Eamon de Valera was born in New York but brought up in Limerick. He studied mathematics at the Royal University and, dedicated to the Irish Language, joined the Gaelic League in 1908.
He also joined the Irish Volunteers in 1913 and during the Easter Rising in 1916 commanded the Third Battalion at a bakery, Boland's Mill.
He was sentenced to death for his involvement but, unlike other commandants, was reprieved. It has been suggested that this was due in part to him being American by birth.
In any case after being released he was elected MP for East Clare in a by-election before being arrested again, along with other Sinn Fein leaders, for alleged complicity in a German plot (Gibney 2017).

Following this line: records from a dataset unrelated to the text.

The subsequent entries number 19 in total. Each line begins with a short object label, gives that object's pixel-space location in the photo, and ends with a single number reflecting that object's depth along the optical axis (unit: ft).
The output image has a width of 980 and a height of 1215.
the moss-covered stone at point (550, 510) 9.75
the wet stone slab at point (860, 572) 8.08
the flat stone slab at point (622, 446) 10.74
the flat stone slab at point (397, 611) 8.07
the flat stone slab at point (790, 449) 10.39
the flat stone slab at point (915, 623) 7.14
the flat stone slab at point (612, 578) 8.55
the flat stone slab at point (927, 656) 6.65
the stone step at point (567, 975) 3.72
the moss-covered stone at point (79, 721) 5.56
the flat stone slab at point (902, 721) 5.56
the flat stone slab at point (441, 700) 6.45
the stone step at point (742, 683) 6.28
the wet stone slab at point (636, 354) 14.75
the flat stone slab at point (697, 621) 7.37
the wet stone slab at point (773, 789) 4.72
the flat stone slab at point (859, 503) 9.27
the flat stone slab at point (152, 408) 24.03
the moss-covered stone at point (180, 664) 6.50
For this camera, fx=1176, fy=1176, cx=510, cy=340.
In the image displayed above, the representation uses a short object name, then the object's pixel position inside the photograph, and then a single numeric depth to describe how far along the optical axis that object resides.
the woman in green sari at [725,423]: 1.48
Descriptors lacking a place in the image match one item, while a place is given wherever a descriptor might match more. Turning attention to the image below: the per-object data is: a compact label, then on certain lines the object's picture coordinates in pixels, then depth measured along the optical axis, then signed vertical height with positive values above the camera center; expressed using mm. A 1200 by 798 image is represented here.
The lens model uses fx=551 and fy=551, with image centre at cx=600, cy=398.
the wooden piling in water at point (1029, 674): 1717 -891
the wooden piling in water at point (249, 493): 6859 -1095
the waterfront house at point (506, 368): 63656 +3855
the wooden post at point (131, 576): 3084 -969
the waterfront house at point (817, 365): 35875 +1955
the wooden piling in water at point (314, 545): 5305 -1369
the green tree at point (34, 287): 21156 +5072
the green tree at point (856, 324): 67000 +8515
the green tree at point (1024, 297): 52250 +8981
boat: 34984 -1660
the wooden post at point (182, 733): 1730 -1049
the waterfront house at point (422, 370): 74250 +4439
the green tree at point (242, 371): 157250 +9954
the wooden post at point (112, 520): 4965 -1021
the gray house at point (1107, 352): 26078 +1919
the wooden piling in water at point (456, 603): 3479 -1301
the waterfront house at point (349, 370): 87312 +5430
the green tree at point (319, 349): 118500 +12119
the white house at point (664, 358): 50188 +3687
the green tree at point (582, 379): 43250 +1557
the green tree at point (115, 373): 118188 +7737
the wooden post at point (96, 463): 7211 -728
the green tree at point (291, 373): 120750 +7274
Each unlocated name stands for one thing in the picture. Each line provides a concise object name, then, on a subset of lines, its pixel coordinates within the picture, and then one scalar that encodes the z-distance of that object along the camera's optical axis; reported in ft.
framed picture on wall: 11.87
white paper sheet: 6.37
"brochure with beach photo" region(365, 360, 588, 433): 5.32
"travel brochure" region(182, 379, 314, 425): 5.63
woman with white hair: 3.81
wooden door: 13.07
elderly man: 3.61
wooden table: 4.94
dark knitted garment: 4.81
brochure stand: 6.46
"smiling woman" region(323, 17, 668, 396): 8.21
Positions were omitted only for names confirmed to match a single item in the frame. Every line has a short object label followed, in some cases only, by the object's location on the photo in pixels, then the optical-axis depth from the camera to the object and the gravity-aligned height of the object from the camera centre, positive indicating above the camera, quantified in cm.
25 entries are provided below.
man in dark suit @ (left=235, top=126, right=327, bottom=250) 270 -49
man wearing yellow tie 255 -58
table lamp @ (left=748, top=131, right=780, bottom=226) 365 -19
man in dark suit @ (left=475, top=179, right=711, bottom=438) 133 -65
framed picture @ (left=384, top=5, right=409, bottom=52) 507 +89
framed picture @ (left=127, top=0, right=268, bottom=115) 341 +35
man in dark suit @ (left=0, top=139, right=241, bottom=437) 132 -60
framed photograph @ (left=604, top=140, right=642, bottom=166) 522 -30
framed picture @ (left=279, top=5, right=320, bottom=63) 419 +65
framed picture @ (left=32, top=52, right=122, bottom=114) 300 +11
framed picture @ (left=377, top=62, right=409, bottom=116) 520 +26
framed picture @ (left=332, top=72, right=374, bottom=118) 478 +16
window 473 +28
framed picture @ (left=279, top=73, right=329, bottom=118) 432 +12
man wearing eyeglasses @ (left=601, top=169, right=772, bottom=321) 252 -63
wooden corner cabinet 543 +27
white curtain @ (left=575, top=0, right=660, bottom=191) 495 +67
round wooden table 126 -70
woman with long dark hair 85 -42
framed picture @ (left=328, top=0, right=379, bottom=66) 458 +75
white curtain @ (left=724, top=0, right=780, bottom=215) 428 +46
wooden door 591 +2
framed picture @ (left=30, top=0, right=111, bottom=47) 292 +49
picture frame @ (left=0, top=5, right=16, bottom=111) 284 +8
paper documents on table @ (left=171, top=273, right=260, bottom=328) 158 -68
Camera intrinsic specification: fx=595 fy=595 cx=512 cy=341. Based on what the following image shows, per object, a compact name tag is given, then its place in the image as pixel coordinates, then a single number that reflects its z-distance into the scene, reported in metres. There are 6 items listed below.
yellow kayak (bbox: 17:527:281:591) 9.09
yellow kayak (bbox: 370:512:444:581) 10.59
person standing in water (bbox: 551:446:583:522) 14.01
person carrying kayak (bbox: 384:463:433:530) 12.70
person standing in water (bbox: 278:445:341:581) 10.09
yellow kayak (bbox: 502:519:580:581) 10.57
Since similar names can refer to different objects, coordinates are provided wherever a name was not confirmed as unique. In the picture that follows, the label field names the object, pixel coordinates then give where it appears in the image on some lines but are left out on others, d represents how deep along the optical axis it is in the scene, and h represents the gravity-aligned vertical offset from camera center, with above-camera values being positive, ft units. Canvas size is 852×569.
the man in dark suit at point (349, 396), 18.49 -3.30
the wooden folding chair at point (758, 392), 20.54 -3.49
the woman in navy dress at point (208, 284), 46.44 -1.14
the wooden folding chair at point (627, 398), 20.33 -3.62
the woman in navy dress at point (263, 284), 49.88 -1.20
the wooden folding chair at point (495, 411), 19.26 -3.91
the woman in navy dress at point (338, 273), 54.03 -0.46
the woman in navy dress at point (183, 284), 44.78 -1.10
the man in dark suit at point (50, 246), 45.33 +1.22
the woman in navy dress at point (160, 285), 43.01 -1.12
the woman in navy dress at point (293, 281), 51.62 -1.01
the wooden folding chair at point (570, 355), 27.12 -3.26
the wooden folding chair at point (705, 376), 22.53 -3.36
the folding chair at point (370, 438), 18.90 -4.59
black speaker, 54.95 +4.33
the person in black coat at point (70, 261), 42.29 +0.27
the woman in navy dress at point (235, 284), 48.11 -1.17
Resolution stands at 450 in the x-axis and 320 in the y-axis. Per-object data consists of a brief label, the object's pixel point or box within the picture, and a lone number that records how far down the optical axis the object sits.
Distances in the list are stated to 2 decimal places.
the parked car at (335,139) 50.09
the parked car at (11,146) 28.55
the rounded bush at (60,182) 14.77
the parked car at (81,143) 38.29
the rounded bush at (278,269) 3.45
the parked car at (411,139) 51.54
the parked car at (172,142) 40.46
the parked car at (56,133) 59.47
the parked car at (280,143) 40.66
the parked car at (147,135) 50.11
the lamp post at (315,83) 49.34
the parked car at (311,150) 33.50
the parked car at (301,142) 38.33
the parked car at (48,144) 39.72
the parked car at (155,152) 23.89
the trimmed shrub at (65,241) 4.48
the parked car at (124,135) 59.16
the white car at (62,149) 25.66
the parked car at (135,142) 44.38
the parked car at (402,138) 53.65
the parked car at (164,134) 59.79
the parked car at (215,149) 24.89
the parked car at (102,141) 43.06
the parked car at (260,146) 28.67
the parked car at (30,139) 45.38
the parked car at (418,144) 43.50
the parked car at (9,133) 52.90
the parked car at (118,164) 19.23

This time de Valera escaped from Lincoln jail. Elected first President of the Dail, he made his way to America where between 1919 and 1920 he raised $5 million for Ireland's cause.
Back in Ireland he clashed with Michael Collins over the conduct of the Anglo-Irish War. He also repudiated the Anglo-Irish Treaty which Collins negotiated and resigned as President after it was accepted by the Dail.
However, backing as he did "external association" with (but not membership of) the Commonwealth he found himself side-lined by more trenchant anti-Treaty forces. In 1916, dissatisfied with Sinn Fein, he founded Fianna Fail. He wanted, after the Civil War, an alternative non-militaristic outlet for those with republican sympathies (Gibney 2017).